WHAT THE EXERCISE ASKS:
Copy word for word the lines in the records below, starting at the line with "Indicator 2.3.2 TBD" and ending at the line with "6.3.2. Generic". Skip the pictures.

= Beginning of Section =

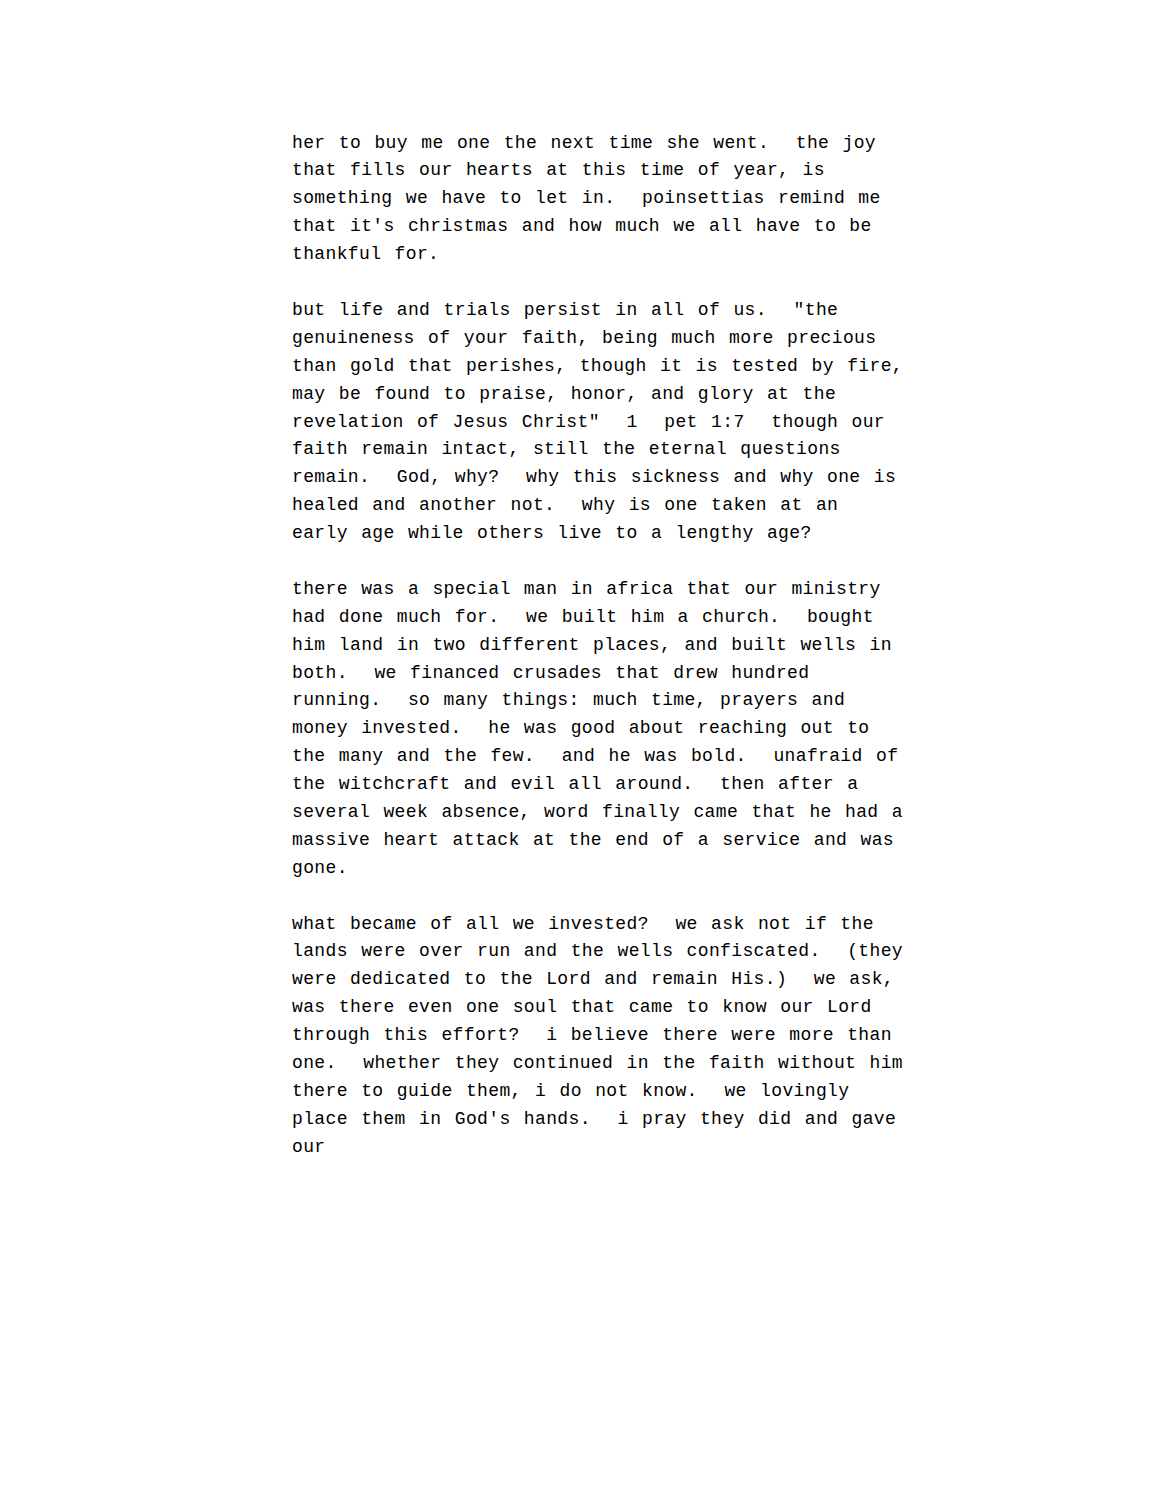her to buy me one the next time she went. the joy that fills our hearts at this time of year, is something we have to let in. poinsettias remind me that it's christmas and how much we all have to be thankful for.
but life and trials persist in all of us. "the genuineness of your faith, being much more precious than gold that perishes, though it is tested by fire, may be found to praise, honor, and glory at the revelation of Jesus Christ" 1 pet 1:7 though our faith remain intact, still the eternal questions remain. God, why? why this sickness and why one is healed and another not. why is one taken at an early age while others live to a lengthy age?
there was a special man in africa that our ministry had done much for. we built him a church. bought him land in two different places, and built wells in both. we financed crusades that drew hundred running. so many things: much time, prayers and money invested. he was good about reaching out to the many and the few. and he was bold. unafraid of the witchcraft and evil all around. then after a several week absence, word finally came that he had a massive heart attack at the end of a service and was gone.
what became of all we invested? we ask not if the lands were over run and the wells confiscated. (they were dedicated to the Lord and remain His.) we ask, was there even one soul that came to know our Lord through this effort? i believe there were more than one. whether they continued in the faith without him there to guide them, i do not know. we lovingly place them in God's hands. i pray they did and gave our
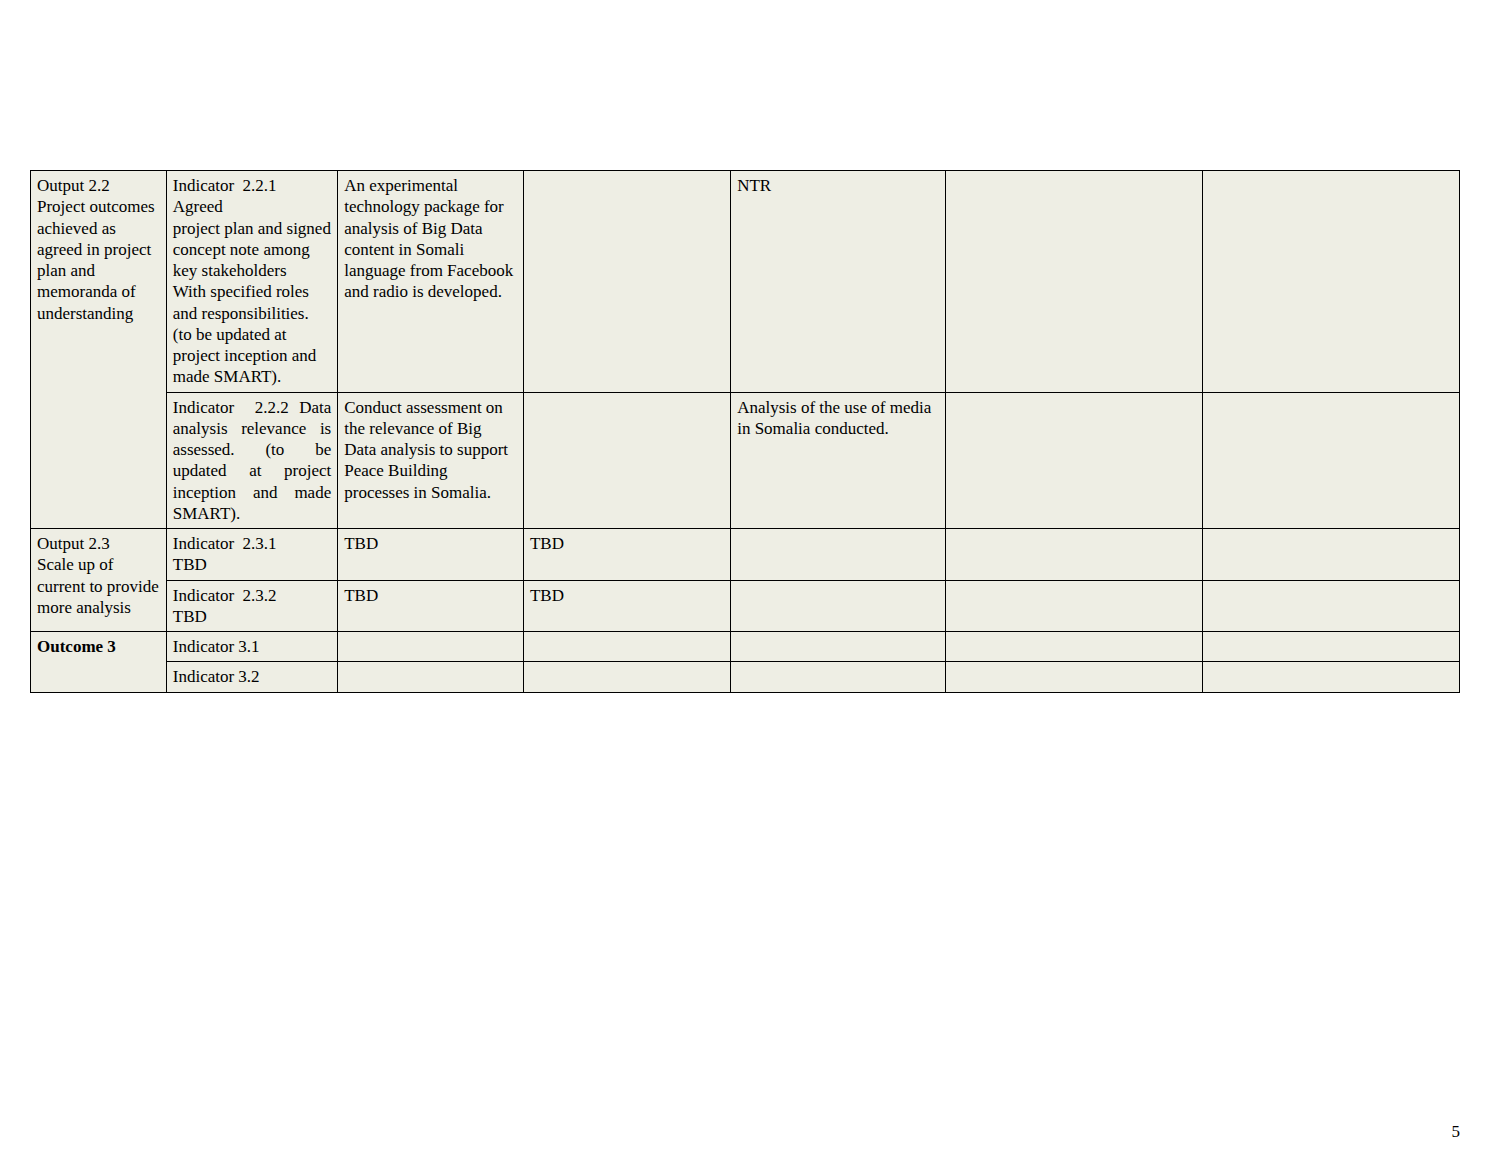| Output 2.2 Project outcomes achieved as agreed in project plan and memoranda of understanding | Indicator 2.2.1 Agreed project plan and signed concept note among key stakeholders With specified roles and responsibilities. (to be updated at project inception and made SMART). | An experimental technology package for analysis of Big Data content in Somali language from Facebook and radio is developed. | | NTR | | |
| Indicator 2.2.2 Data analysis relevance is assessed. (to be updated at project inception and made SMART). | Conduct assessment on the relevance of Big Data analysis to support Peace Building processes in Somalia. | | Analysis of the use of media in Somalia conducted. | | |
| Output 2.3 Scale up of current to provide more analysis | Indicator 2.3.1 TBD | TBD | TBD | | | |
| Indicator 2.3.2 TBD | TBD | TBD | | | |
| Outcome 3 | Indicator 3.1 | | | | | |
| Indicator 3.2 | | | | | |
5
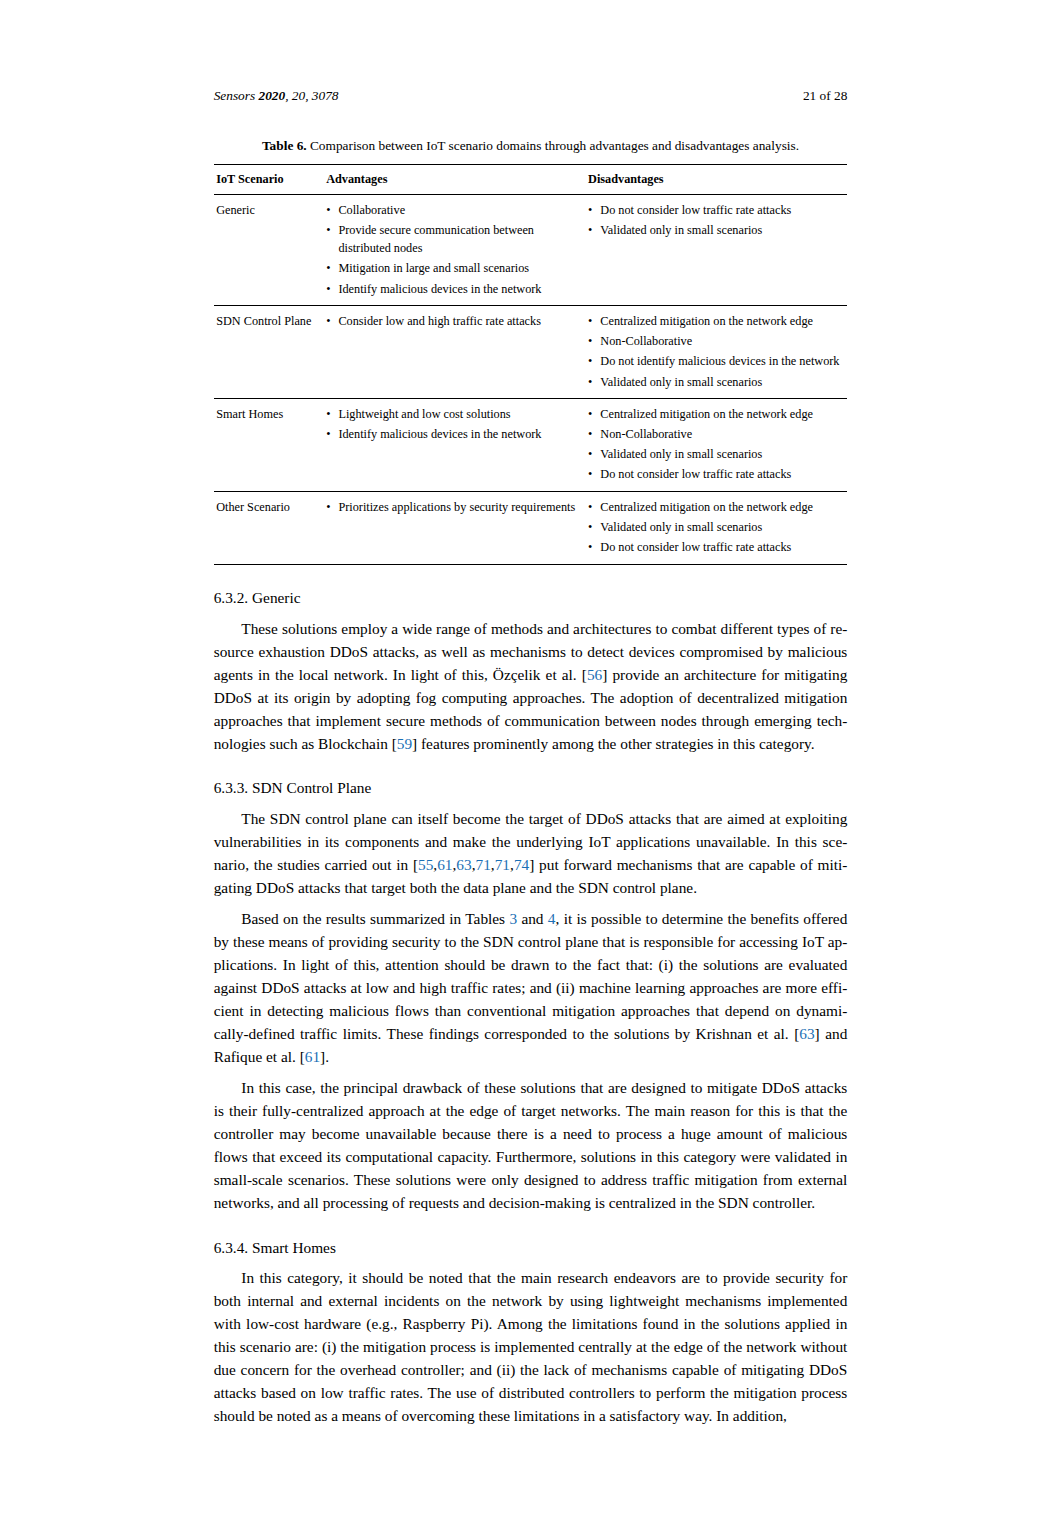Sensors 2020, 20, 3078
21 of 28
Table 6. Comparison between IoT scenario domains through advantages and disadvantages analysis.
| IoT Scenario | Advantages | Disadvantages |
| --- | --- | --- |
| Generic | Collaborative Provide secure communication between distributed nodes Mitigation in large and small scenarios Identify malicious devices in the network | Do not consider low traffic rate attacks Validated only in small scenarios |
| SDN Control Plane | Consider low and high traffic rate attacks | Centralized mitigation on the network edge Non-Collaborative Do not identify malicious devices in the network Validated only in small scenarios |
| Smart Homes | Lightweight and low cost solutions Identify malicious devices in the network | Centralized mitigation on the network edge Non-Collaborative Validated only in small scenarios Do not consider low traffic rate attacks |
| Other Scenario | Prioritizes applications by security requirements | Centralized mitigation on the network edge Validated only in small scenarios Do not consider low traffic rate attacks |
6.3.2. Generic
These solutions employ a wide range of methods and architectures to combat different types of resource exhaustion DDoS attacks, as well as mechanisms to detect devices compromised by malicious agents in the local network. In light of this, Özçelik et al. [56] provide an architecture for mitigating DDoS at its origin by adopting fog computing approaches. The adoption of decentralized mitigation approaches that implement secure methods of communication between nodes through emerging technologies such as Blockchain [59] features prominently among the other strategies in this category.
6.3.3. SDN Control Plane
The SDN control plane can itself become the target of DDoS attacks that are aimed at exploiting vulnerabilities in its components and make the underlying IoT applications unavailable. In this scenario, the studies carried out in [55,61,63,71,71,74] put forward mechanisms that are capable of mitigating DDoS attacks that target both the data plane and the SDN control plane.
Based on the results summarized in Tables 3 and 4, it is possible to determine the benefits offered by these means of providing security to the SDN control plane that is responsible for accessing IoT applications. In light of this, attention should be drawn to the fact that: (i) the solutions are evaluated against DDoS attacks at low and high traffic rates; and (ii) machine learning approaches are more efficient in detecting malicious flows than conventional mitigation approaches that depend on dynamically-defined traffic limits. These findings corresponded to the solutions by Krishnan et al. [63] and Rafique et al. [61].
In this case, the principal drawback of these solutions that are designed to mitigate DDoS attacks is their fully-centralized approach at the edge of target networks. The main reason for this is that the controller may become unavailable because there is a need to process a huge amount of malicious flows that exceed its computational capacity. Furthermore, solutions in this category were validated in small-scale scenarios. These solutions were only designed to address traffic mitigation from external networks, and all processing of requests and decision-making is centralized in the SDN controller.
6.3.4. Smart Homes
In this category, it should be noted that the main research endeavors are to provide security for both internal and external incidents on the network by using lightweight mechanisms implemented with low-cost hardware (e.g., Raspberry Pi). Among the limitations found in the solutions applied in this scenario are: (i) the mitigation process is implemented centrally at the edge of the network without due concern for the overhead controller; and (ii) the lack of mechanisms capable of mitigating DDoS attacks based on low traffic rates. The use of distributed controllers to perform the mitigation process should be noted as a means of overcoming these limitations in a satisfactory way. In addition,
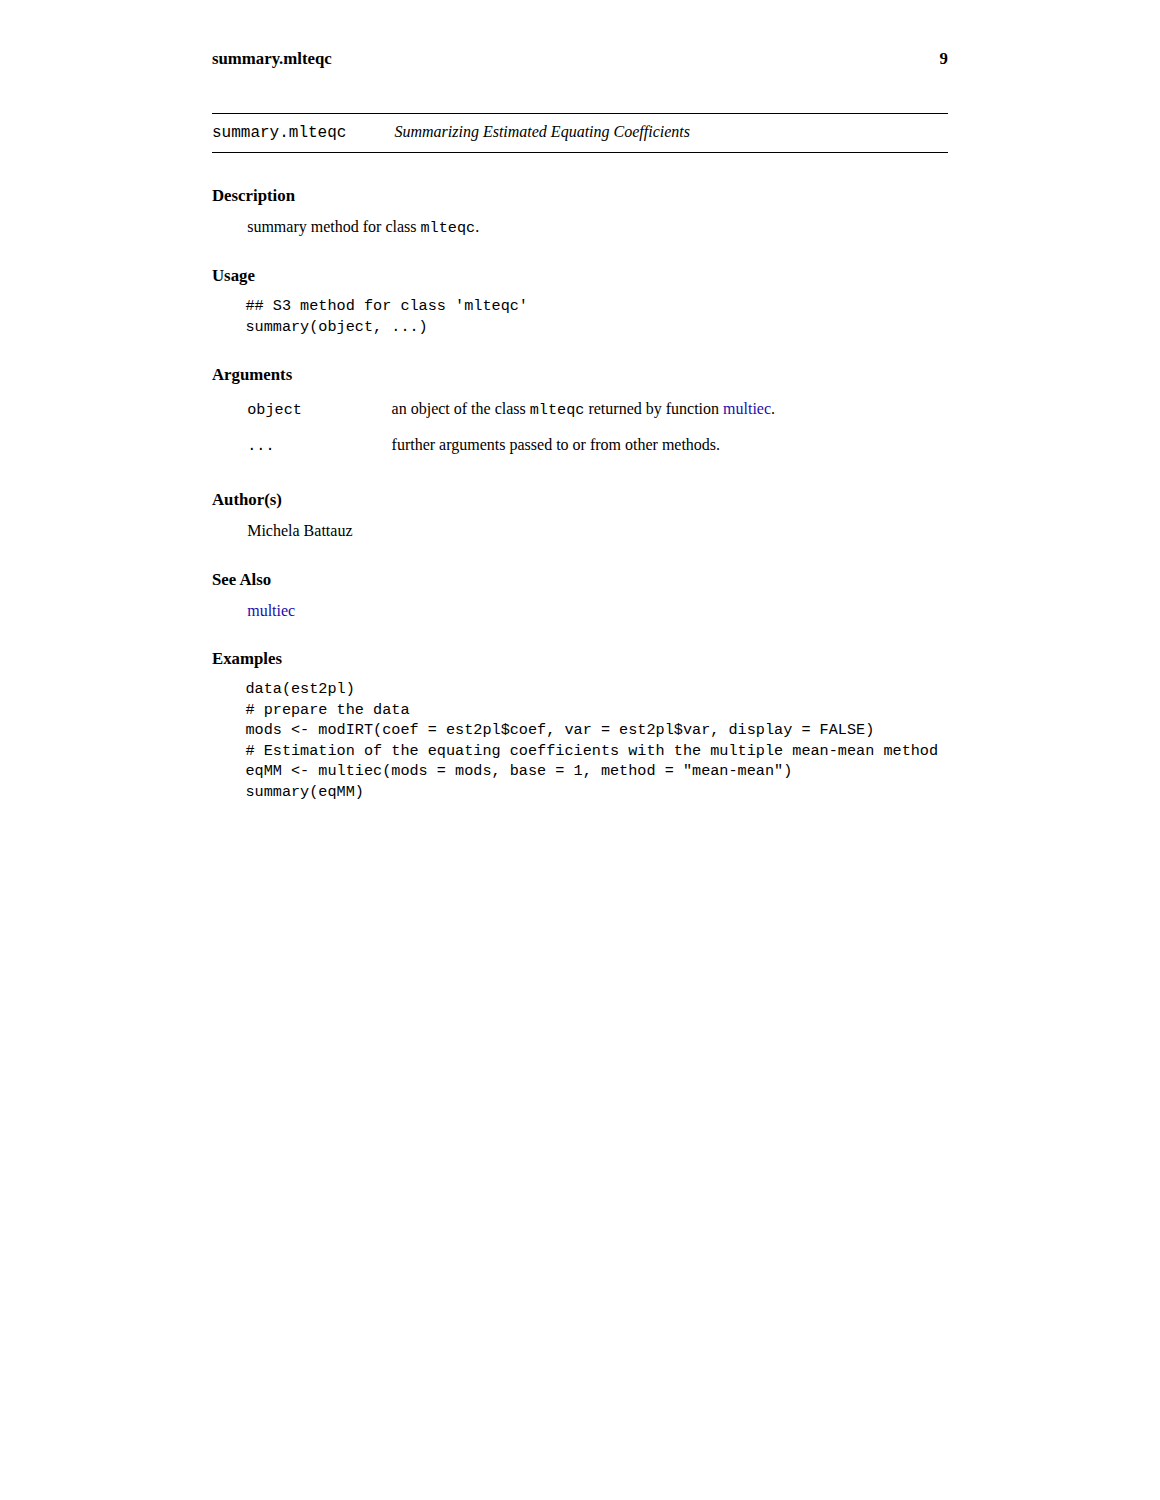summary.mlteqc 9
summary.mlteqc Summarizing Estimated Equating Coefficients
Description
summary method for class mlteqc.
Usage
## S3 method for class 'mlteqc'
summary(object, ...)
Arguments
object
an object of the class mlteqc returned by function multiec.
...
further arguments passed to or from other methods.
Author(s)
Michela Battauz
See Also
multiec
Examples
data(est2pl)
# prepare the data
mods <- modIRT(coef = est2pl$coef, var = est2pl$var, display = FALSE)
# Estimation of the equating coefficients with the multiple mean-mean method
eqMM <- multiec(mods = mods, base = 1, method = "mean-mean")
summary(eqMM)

= End of Section =

SOLVED EXERCISE:
| Indicator 2.3.2 TBD | TBD | TBD | | | |
| Outcome 3 | Indicator 3.1 | | | | | |
| Indicator 3.2 | | | | | |
5
Sensors 2020, 20, 3078
21 of 28
Table 6. Comparison between IoT scenario domains through advantages and disadvantages analysis.
| IoT Scenario | Advantages | Disadvantages |
| --- | --- | --- |
| Generic | Collaborative Provide secure communication between distributed nodes Mitigation in large and small scenarios Identify malicious devices in the network | Do not consider low traffic rate attacks Validated only in small scenarios |
| SDN Control Plane | Consider low and high traffic rate attacks | Centralized mitigation on the network edge Non-Collaborative Do not identify malicious devices in the network Validated only in small scenarios |
| Smart Homes | Lightweight and low cost solutions Identify malicious devices in the network | Centralized mitigation on the network edge Non-Collaborative Validated only in small scenarios Do not consider low traffic rate attacks |
| Other Scenario | Prioritizes applications by security requirements | Centralized mitigation on the network edge Validated only in small scenarios Do not consider low traffic rate attacks |
6.3.2. Generic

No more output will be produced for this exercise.